Bauer Alexander, Nakajima Shinichi, Gornitz Nico, Muller Klaus-Robert
IEEE Trans Neural Netw Learn Syst. 2020 Jul;31(7):2680-2684. doi: 10.1109/TNNLS.2019.2934225. Epub 2019 Sep 5.
Many learning tasks in the field of natural language processing including sequence tagging, sequence segmentation, and syntactic parsing have been successfully approached by means of structured prediction methods. An appealing property of the corresponding training algorithms is their ability to integrate the loss function of interest into the optimization process improving the final results according to the chosen measure of performance. Here, we focus on the task of constituency parsing and show how to optimize the model for the F -score in the max-margin framework of a structural support vector machine (SVM). For reasons of computational efficiency, it is a common approach to binarize the corresponding grammar before training. Unfortunately, this introduces a bias during the training procedure as the corresponding loss function is evaluated on the binary representation, while the resulting performance is measured on the original unbinarized trees. Here, we address this problem by extending the inference procedure presented by Bauer et al. Specifically, we propose an algorithmic modification that allows evaluating the loss on the unbinarized trees. The new approach properly models the loss function of interest resulting in better prediction accuracy and still benefits from the computational efficiency due to binarized representation. The presented idea can be easily transferred to other structured loss functions.

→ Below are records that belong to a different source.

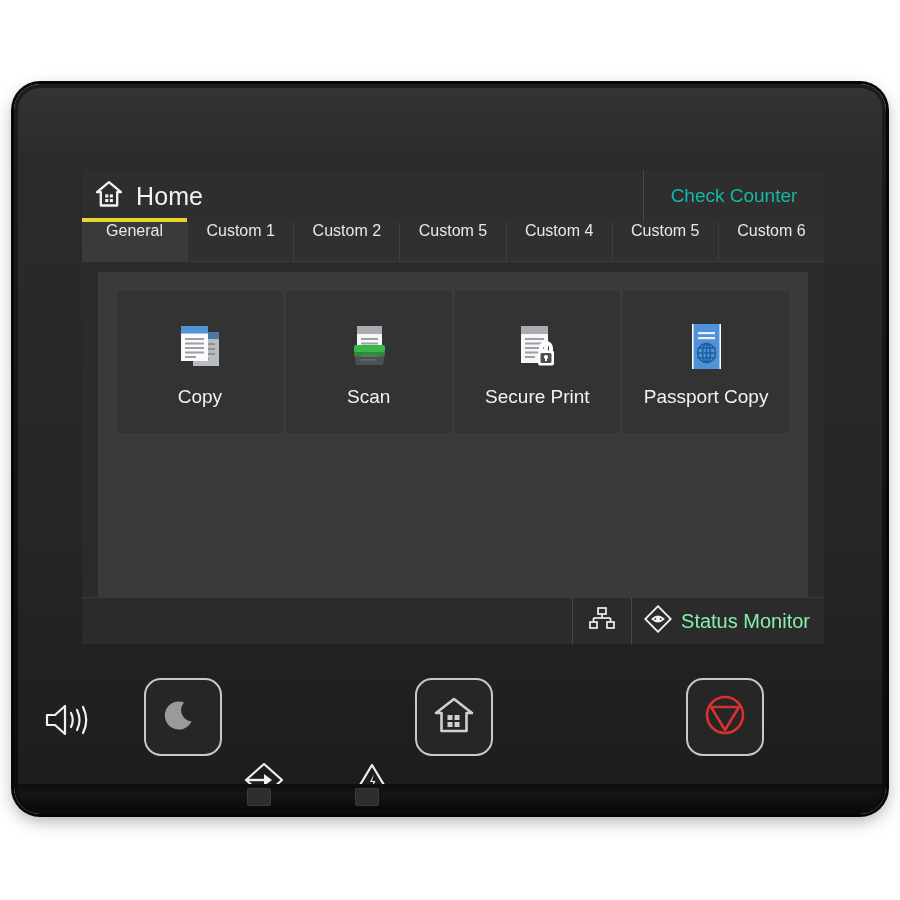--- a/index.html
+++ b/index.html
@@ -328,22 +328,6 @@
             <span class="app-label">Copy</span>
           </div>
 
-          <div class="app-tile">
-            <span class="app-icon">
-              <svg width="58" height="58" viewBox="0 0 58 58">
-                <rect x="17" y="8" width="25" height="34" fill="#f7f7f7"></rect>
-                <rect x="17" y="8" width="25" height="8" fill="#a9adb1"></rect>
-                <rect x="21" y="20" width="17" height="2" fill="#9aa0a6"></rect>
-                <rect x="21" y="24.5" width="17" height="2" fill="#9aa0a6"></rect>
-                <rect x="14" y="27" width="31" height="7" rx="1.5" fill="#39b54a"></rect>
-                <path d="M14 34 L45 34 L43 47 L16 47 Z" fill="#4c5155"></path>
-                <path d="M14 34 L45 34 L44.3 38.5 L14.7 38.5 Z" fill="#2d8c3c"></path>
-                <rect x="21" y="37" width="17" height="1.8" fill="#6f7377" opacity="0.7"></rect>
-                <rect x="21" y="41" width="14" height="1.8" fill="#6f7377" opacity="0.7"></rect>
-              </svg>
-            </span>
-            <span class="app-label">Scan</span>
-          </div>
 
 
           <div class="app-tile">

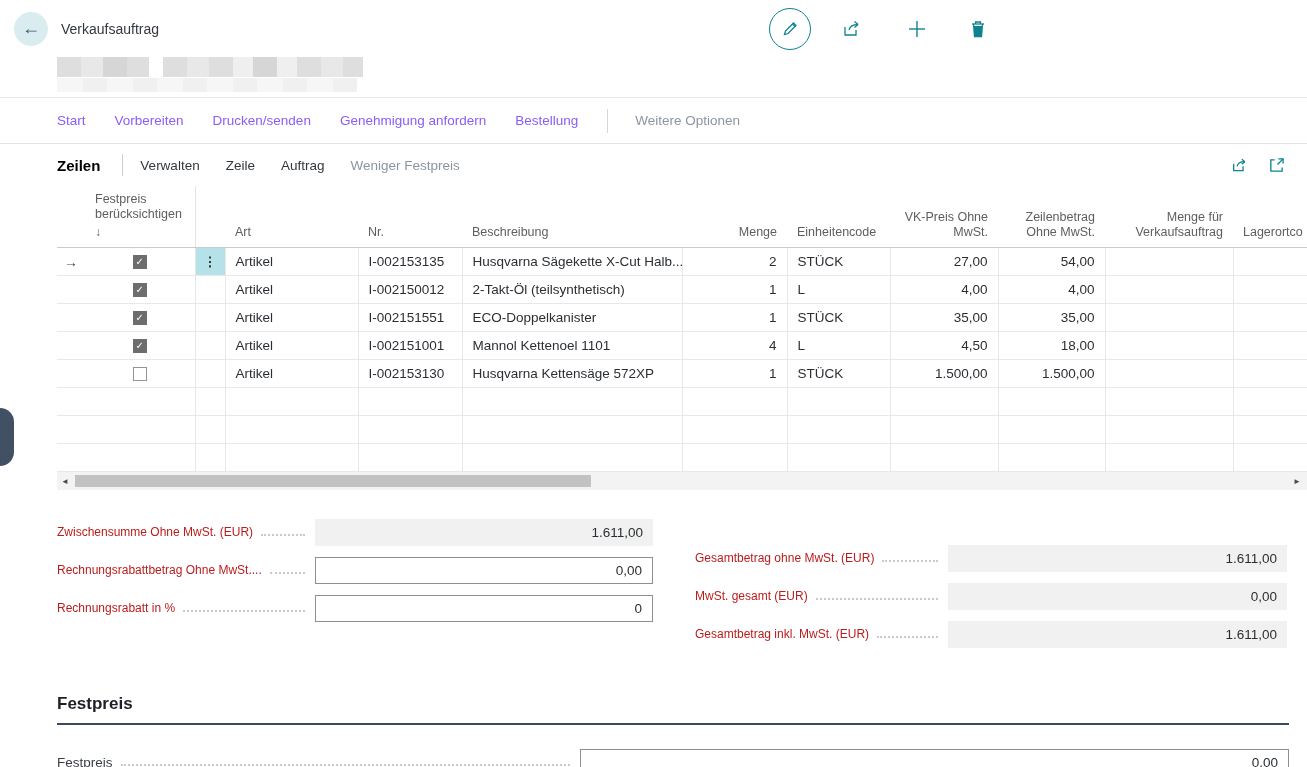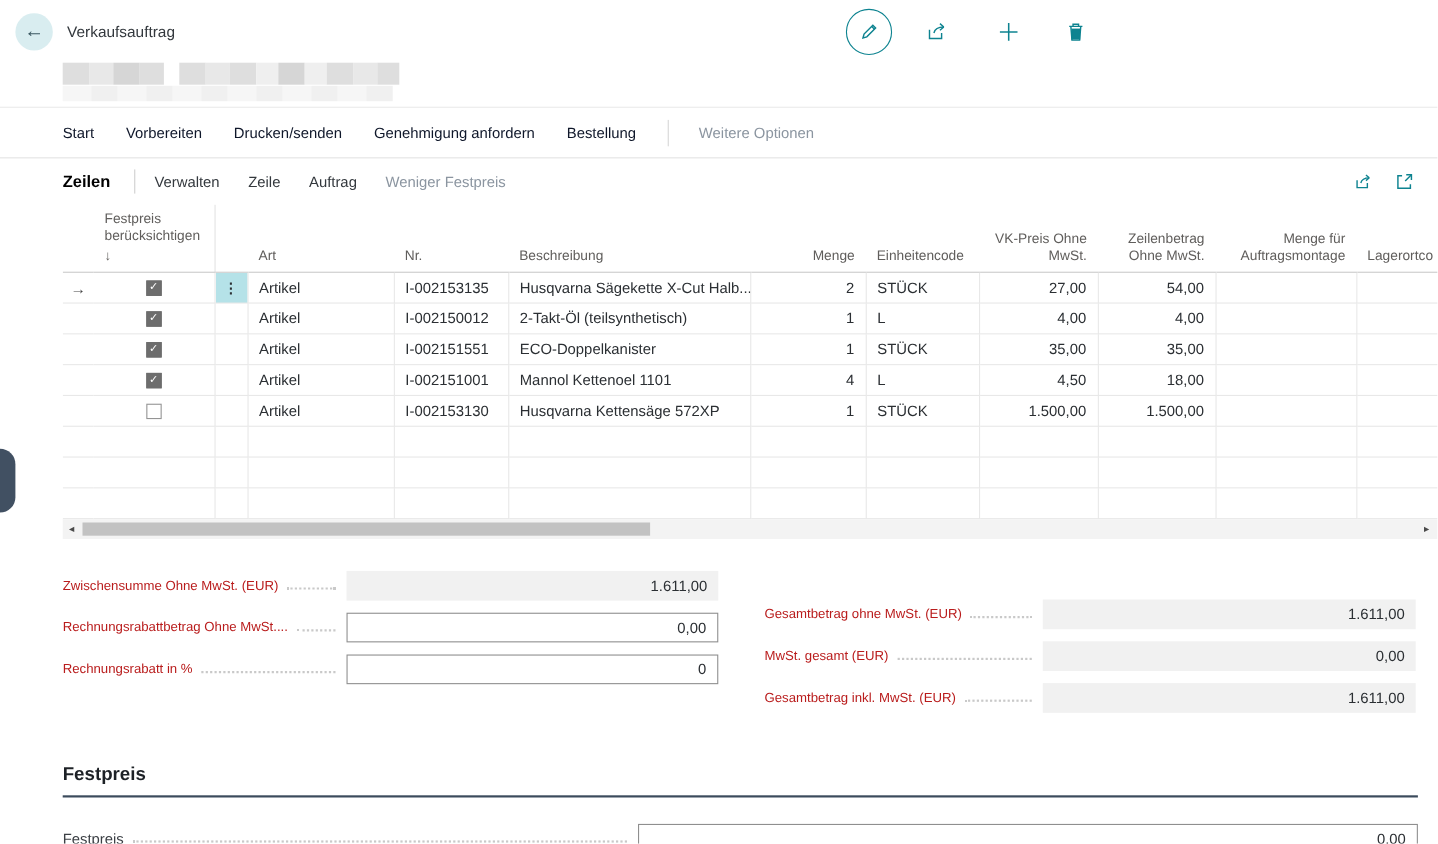--- a/index.html
+++ b/index.html
@@ -31,7 +31,7 @@
 
   
   .cmdbar { height:46px; display:flex; align-items:center; padding-left:57px; border-bottom:1px solid #e3e3e3; font-size:13.5px; }
-  .cmd-item { margin-right:29px; color:#0f172a; cursor:pointer; white-space:nowrap; }
+  .cmd-item { margin-right:29px; color:#8b5cf6; cursor:pointer; white-space:nowrap; }
   .cmd-vline { width:1px; height:24px; background:#d6d6d6; margin:0 14px 0 0; }
   .cmd-more { color:#8b95a0; margin-left:13px; cursor:pointer; }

自然语言处理领域中的许多学习任务,包括序列标记、序列分割和句法分析,都已通过结构化预测方法成功解决。相应训练算法的一个吸引人的特性是它们能够将感兴趣的损失函数集成到优化过程中,从而根据所选的性能度量来提高最终结果。在这里,我们专注于成分句法分析任务,并展示如何在结构支持向量机(SVM)的最大间隔框架中针对F值优化模型。出于计算效率的考虑,在训练前对相应的语法进行二值化是一种常见的方法。不幸的是,这在训练过程中引入了偏差,因为相应的损失函数是在二进制表示上进行评估的,而最终的性能是在原始的未二值化的树状结构上进行测量的。在这里,我们通过扩展鲍尔等人提出的推理过程来解决这个问题。具体来说,我们提出了一种算法修改,允许在未二值化的树状结构上评估损失。新方法正确地对感兴趣的损失函数进行建模,从而提高预测准确性,并且由于二值化表示仍然受益于计算效率。所提出的想法可以很容易地转移到其他结构化损失函数上。